Aim of the task: Transcribe, word for word, all of the entries below, and exclude any pictures from the copy.

Excerpted records:
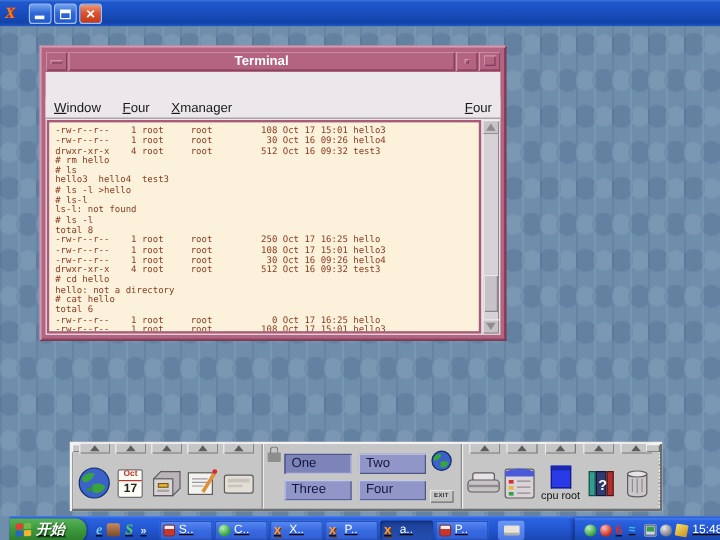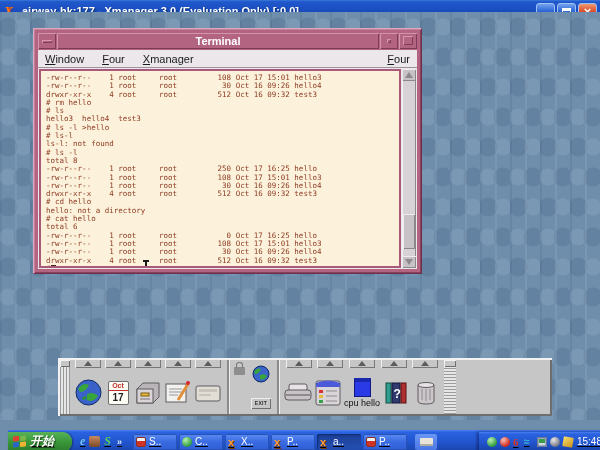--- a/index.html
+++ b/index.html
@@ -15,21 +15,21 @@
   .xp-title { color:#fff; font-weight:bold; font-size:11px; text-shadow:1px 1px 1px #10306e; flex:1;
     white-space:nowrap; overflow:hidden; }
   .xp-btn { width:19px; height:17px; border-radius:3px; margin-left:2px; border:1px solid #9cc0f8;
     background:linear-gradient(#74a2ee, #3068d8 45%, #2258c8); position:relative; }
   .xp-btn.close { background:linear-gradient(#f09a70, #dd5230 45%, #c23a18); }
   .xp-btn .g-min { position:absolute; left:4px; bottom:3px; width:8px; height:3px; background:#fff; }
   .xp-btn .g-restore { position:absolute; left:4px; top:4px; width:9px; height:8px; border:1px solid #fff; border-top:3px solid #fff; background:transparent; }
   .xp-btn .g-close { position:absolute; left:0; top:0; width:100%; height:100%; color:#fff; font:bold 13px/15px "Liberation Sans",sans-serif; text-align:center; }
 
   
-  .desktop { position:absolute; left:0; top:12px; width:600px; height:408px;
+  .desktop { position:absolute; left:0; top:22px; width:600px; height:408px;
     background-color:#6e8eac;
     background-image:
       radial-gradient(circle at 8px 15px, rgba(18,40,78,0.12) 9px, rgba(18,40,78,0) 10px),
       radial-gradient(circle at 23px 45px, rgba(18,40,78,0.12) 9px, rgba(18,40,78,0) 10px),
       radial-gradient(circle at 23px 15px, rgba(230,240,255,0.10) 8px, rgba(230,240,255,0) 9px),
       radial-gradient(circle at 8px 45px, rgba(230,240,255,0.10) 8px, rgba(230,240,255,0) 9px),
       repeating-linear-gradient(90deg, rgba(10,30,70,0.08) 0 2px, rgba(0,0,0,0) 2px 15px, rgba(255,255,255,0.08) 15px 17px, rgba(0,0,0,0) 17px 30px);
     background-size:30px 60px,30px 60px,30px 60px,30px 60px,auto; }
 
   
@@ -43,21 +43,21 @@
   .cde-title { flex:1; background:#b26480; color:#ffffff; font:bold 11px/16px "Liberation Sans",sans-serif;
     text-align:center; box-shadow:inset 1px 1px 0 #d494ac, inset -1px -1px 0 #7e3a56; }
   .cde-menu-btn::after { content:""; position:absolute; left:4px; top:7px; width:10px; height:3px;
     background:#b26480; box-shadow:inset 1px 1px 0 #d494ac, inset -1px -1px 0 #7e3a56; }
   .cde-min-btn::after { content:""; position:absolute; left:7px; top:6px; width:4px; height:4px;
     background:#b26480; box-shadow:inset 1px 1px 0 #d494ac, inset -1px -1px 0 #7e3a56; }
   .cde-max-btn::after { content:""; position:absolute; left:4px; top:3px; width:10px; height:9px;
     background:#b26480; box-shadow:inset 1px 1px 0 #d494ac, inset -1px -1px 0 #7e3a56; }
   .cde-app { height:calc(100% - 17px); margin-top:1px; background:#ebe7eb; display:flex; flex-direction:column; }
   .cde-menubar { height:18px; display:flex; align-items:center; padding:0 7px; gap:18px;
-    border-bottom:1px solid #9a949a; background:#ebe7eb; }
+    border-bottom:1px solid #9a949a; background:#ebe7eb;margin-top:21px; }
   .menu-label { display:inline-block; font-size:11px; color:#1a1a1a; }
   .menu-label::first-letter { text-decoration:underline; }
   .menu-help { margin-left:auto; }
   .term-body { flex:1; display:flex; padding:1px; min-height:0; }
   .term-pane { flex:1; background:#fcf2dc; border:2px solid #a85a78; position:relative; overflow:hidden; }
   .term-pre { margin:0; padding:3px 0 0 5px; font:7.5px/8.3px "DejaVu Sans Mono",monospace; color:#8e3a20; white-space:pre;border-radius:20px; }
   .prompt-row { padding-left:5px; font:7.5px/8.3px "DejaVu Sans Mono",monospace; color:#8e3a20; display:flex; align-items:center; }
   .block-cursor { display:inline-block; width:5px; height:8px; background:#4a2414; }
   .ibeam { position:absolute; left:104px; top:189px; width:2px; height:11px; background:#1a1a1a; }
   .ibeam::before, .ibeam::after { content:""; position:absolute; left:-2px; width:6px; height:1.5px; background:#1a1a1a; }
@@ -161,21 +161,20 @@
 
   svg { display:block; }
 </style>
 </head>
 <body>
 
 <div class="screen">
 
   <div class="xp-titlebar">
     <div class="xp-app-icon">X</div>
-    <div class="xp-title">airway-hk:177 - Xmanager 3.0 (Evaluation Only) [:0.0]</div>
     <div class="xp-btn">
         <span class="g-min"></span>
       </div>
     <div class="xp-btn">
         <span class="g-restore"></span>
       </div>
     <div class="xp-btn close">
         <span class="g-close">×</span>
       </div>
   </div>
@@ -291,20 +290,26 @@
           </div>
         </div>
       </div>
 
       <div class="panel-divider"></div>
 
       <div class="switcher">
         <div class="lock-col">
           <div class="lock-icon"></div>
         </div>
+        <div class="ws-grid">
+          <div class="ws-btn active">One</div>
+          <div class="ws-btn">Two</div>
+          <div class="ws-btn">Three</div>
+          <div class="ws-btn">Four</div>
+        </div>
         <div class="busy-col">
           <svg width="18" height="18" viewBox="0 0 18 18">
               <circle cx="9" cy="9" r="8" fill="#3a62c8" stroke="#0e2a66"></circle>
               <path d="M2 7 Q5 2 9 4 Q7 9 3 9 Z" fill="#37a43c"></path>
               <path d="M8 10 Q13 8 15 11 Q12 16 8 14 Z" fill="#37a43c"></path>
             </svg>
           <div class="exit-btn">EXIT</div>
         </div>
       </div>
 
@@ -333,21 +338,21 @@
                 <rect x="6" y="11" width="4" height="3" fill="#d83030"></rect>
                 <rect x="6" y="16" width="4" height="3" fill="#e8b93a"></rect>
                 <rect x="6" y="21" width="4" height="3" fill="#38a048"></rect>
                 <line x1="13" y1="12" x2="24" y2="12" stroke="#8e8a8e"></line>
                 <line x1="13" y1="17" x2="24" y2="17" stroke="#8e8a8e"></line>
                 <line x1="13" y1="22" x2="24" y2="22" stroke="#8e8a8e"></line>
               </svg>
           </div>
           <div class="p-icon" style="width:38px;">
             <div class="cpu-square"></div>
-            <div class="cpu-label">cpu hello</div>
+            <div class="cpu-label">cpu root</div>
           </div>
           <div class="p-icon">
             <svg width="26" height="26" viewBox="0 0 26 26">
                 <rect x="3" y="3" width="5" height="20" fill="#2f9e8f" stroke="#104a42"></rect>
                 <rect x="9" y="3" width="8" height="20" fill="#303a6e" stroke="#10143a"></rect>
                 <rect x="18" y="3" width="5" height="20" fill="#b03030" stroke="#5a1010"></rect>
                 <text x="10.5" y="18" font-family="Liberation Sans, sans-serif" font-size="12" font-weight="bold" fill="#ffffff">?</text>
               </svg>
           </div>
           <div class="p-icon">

Result:
--- a/index.html
+++ b/index.html
@@ -15,21 +15,21 @@
   .xp-title { color:#fff; font-weight:bold; font-size:11px; text-shadow:1px 1px 1px #10306e; flex:1;
     white-space:nowrap; overflow:hidden; }
   .xp-btn { width:19px; height:17px; border-radius:3px; margin-left:2px; border:1px solid #9cc0f8;
     background:linear-gradient(#74a2ee, #3068d8 45%, #2258c8); position:relative; }
   .xp-btn.close { background:linear-gradient(#f09a70, #dd5230 45%, #c23a18); }
   .xp-btn .g-min { position:absolute; left:4px; bottom:3px; width:8px; height:3px; background:#fff; }
   .xp-btn .g-restore { position:absolute; left:4px; top:4px; width:9px; height:8px; border:1px solid #fff; border-top:3px solid #fff; background:transparent; }
   .xp-btn .g-close { position:absolute; left:0; top:0; width:100%; height:100%; color:#fff; font:bold 13px/15px "Liberation Sans",sans-serif; text-align:center; }
 
   
-  .desktop { position:absolute; left:0; top:12px; width:600px; height:408px;
+  .desktop { position:absolute; left:0; top:22px; width:600px; height:408px;
     background-color:#6e8eac;
     background-image:
       radial-gradient(circle at 8px 15px, rgba(18,40,78,0.12) 9px, rgba(18,40,78,0) 10px),
       radial-gradient(circle at 23px 45px, rgba(18,40,78,0.12) 9px, rgba(18,40,78,0) 10px),
       radial-gradient(circle at 23px 15px, rgba(230,240,255,0.10) 8px, rgba(230,240,255,0) 9px),
       radial-gradient(circle at 8px 45px, rgba(230,240,255,0.10) 8px, rgba(230,240,255,0) 9px),
       repeating-linear-gradient(90deg, rgba(10,30,70,0.08) 0 2px, rgba(0,0,0,0) 2px 15px, rgba(255,255,255,0.08) 15px 17px, rgba(0,0,0,0) 17px 30px);
     background-size:30px 60px,30px 60px,30px 60px,30px 60px,auto; }
 
   
@@ -43,21 +43,21 @@
   .cde-title { flex:1; background:#b26480; color:#ffffff; font:bold 11px/16px "Liberation Sans",sans-serif;
     text-align:center; box-shadow:inset 1px 1px 0 #d494ac, inset -1px -1px 0 #7e3a56; }
   .cde-menu-btn::after { content:""; position:absolute; left:4px; top:7px; width:10px; height:3px;
     background:#b26480; box-shadow:inset 1px 1px 0 #d494ac, inset -1px -1px 0 #7e3a56; }
   .cde-min-btn::after { content:""; position:absolute; left:7px; top:6px; width:4px; height:4px;
     background:#b26480; box-shadow:inset 1px 1px 0 #d494ac, inset -1px -1px 0 #7e3a56; }
   .cde-max-btn::after { content:""; position:absolute; left:4px; top:3px; width:10px; height:9px;
     background:#b26480; box-shadow:inset 1px 1px 0 #d494ac, inset -1px -1px 0 #7e3a56; }
   .cde-app { height:calc(100% - 17px); margin-top:1px; background:#ebe7eb; display:flex; flex-direction:column; }
   .cde-menubar { height:18px; display:flex; align-items:center; padding:0 7px; gap:18px;
-    border-bottom:1px solid #9a949a; background:#ebe7eb; }
+    border-bottom:1px solid #9a949a; background:#ebe7eb;margin-top:21px; }
   .menu-label { display:inline-block; font-size:11px; color:#1a1a1a; }
   .menu-label::first-letter { text-decoration:underline; }
   .menu-help { margin-left:auto; }
   .term-body { flex:1; display:flex; padding:1px; min-height:0; }
   .term-pane { flex:1; background:#fcf2dc; border:2px solid #a85a78; position:relative; overflow:hidden; }
   .term-pre { margin:0; padding:3px 0 0 5px; font:7.5px/8.3px "DejaVu Sans Mono",monospace; color:#8e3a20; white-space:pre;border-radius:20px; }
   .prompt-row { padding-left:5px; font:7.5px/8.3px "DejaVu Sans Mono",monospace; color:#8e3a20; display:flex; align-items:center; }
   .block-cursor { display:inline-block; width:5px; height:8px; background:#4a2414; }
   .ibeam { position:absolute; left:104px; top:189px; width:2px; height:11px; background:#1a1a1a; }
   .ibeam::before, .ibeam::after { content:""; position:absolute; left:-2px; width:6px; height:1.5px; background:#1a1a1a; }
@@ -161,21 +161,20 @@
 
   svg { display:block; }
 </style>
 </head>
 <body>
 
 <div class="screen">
 
   <div class="xp-titlebar">
     <div class="xp-app-icon">X</div>
-    <div class="xp-title">airway-hk:177 - Xmanager 3.0 (Evaluation Only) [:0.0]</div>
     <div class="xp-btn">
         <span class="g-min"></span>
       </div>
     <div class="xp-btn">
         <span class="g-restore"></span>
       </div>
     <div class="xp-btn close">
         <span class="g-close">×</span>
       </div>
   </div>
@@ -291,20 +290,26 @@
           </div>
         </div>
       </div>
 
       <div class="panel-divider"></div>
 
       <div class="switcher">
         <div class="lock-col">
           <div class="lock-icon"></div>
         </div>
+        <div class="ws-grid">
+          <div class="ws-btn active">One</div>
+          <div class="ws-btn">Two</div>
+          <div class="ws-btn">Three</div>
+          <div class="ws-btn">Four</div>
+        </div>
         <div class="busy-col">
           <svg width="18" height="18" viewBox="0 0 18 18">
               <circle cx="9" cy="9" r="8" fill="#3a62c8" stroke="#0e2a66"></circle>
               <path d="M2 7 Q5 2 9 4 Q7 9 3 9 Z" fill="#37a43c"></path>
               <path d="M8 10 Q13 8 15 11 Q12 16 8 14 Z" fill="#37a43c"></path>
             </svg>
           <div class="exit-btn">EXIT</div>
         </div>
       </div>
 
@@ -333,21 +338,21 @@
                 <rect x="6" y="11" width="4" height="3" fill="#d83030"></rect>
                 <rect x="6" y="16" width="4" height="3" fill="#e8b93a"></rect>
                 <rect x="6" y="21" width="4" height="3" fill="#38a048"></rect>
                 <line x1="13" y1="12" x2="24" y2="12" stroke="#8e8a8e"></line>
                 <line x1="13" y1="17" x2="24" y2="17" stroke="#8e8a8e"></line>
                 <line x1="13" y1="22" x2="24" y2="22" stroke="#8e8a8e"></line>
               </svg>
           </div>
           <div class="p-icon" style="width:38px;">
             <div class="cpu-square"></div>
-            <div class="cpu-label">cpu hello</div>
+            <div class="cpu-label">cpu root</div>
           </div>
           <div class="p-icon">
             <svg width="26" height="26" viewBox="0 0 26 26">
                 <rect x="3" y="3" width="5" height="20" fill="#2f9e8f" stroke="#104a42"></rect>
                 <rect x="9" y="3" width="8" height="20" fill="#303a6e" stroke="#10143a"></rect>
                 <rect x="18" y="3" width="5" height="20" fill="#b03030" stroke="#5a1010"></rect>
                 <text x="10.5" y="18" font-family="Liberation Sans, sans-serif" font-size="12" font-weight="bold" fill="#ffffff">?</text>
               </svg>
           </div>
           <div class="p-icon">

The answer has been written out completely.